Consigne 1:
Dans la liste, pouvez-vous modifier les lignes allant de celle qui contient « locality: Côte d'Ivoire. » à celle qui contient « collectors: E. H. Eames » en remplaçant « scientific name » par « taxon », sans rien changer d'autre ?

Tels des ombres, chaussés de godasses usées à la corde, poussant des chariots d'épicerie dans lesquels ils accumulent ce qu'ils trouvent de couvertures et d'eau, de tout ce qui peut leur servir, ces sans-abri n'ayant plus personne vers qui tendre la main, vont. Solitaires. Par groupuscules. Ou en clans violents. Le cannibalisme et l'horreur sont sortis des pages des livres.

«On parle ici d'une perte généralisée de l'humanité et, en même temps, de ces rares gens - dont sont l'Homme et le Garçon - qui s'accrochent. Cela, pas de manière ringarde mais de façon authentique», explique le scénariste Joe Penhall, qui a aimé l'approche «réaliste, convaincante de Cormac McCarthy. On lit et on se dit que les choses pourraient ressembler à ça.»

Il voulait que la même impression se dégage du long métrage. Ça tombait bien: le réalisateur qui tenait les rênes du projet, John Hillcoat, avait la même vision: «Pour moi, le côté réel et viscéral du roman est essentiel. Je souhaite que la dimension humaine soit ce qui émerge le plus du film.»

Et pour que l'humain émerge, il lui fallait trouver l'Homme. Un acteur capable de ressembler à monsieur Tout-le-Monde confronté à des obstacles surhumains. Et cet Homme, cet acteur, s'est imposé: Viggo Mortensen. Qui serait de toutes les scènes. Qui aurait à vivre des émotions très dures, à les rendre en intensité mais sans explosion - ou presque.

Consigne 2:
Pouvez-vous poursuivre l'extrait sur l'adaptation au cinéma du roman de Cormac McCarthy à la suite de sa dernière phrase ?

Données affichées:
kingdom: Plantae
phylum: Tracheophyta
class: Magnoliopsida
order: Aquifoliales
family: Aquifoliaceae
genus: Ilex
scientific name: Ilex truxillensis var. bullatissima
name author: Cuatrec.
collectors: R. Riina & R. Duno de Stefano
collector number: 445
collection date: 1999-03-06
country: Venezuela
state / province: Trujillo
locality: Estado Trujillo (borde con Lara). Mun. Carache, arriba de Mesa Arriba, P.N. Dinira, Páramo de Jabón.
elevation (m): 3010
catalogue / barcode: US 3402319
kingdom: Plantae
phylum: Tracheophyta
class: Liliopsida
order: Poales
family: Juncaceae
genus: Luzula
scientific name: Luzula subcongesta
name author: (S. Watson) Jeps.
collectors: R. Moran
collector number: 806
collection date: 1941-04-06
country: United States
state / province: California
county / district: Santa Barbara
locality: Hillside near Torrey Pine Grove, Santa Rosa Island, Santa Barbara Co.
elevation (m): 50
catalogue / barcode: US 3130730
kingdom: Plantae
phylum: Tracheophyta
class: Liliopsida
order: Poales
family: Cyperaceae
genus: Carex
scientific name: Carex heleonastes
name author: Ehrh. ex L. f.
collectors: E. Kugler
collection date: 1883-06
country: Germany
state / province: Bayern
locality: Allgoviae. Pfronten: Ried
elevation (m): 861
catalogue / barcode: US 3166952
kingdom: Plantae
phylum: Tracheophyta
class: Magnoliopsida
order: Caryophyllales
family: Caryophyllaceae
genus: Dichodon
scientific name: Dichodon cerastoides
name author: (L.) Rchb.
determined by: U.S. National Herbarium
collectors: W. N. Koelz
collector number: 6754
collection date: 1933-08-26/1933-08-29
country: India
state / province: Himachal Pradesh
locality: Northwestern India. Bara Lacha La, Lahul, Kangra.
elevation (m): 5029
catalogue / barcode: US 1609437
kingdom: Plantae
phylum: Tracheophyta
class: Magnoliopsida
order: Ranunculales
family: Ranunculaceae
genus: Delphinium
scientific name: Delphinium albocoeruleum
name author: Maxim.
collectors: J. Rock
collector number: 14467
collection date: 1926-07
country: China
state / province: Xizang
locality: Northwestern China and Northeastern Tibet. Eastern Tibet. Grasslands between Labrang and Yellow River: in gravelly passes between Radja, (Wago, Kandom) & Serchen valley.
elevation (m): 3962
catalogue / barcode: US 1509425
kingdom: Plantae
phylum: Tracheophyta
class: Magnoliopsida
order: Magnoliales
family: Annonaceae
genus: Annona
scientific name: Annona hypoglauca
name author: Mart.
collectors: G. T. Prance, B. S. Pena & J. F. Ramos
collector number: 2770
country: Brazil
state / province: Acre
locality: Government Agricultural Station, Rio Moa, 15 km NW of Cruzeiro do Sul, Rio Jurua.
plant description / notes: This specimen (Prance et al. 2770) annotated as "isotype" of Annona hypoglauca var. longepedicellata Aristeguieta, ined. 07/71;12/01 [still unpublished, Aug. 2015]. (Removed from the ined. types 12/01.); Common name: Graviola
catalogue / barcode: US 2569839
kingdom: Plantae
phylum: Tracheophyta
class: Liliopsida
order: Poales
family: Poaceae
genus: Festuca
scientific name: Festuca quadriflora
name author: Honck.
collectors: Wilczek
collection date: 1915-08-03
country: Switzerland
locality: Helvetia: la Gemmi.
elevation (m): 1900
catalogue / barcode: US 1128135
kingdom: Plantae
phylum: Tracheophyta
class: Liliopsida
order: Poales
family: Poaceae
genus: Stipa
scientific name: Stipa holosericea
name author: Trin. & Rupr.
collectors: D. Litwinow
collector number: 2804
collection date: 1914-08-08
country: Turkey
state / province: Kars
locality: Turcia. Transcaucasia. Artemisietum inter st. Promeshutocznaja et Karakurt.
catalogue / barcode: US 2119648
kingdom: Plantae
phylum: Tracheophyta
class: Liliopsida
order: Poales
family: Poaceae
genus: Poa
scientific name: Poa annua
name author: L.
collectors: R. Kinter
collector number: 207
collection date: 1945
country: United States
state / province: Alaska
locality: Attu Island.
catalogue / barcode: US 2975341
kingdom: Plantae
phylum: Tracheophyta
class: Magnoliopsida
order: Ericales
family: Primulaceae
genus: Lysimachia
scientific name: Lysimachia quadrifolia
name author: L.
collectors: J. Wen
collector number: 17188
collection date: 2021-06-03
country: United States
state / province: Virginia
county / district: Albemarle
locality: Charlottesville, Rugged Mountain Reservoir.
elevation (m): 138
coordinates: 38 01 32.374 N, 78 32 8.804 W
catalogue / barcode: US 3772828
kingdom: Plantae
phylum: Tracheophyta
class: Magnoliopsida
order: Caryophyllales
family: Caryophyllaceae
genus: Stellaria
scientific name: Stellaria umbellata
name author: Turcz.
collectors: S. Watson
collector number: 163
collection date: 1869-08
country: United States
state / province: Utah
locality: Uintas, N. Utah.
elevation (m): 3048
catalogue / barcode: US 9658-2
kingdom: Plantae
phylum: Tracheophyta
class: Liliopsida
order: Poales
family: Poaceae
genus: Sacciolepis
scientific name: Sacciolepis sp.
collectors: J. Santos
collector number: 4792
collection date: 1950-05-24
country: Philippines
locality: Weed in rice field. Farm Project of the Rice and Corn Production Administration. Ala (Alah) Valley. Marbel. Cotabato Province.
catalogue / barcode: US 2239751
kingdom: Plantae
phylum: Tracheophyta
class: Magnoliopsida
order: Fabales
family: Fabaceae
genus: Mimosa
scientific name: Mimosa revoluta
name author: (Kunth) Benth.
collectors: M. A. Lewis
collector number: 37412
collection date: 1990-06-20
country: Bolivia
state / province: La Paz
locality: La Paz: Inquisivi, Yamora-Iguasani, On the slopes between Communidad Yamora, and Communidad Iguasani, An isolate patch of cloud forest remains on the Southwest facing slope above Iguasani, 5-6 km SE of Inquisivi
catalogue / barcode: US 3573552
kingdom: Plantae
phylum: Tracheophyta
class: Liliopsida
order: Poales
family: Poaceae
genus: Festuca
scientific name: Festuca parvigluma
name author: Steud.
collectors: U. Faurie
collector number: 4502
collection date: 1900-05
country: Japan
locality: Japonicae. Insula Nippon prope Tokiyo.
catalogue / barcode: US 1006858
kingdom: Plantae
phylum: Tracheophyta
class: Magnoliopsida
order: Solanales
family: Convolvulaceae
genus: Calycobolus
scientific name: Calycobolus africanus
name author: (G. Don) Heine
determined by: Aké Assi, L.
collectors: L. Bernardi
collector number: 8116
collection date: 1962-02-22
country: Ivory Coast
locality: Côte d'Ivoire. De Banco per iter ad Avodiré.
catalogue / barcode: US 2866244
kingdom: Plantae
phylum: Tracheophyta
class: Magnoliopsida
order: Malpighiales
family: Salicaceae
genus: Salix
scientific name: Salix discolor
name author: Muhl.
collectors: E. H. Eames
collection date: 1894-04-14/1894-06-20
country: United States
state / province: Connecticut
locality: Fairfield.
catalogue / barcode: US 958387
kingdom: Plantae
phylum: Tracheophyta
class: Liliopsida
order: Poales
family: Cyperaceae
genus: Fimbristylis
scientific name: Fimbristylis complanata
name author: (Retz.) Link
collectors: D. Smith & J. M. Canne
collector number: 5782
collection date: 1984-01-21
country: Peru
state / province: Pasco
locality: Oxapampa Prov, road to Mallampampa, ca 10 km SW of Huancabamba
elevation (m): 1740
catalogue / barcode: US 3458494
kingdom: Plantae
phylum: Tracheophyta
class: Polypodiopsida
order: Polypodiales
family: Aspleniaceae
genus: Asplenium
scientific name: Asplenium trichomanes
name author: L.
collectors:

Réponse 1:
locality: Côte d'Ivoire. De Banco per iter ad Avodiré.
catalogue / barcode: US 2866244
kingdom: Plantae
phylum: Tracheophyta
class: Magnoliopsida
order: Malpighiales
family: Salicaceae
genus: Salix
taxon: Salix discolor
name author: Muhl.
collectors: E. H. Eames

Réponse 2:
Un défi que Viggo Mortensen - aussi crédible dans la peau du Aragorn de The Lord of the Rings que dans celle du tueur russe de Eastern Promises a accepté. Non sans inquiétude. Pas pour lui, qui sait se modeler émotivement et physiquement à ses personnages pour celui-là, il s'est laissé pousser barbe et cheveux, a perdu du poids a laissé la fatigue envahir ses traits. «Je m'épuisais très facilement parce que j'étais très mince.» Non, sa crainte concernait celui qui interpréterait son fils. Un gamin qui, lui aussi, serait de toutes les scènes. Servirait de compas moral à son personnage. Marcherait à ses côtés, à la fois tout près mais très loin - tant est omniprésente la crainte de se perdre, de se retrouver seul.

«Viggo et moi avons eu plus de conversations sur le Garçon que sur tout autre aspect du long métrage», fait John Hillcoat. «Nous devions trouver un génie... ou le film n'atteindrait jamais le niveau qu'il devait atteindre», poursuit l'acteur.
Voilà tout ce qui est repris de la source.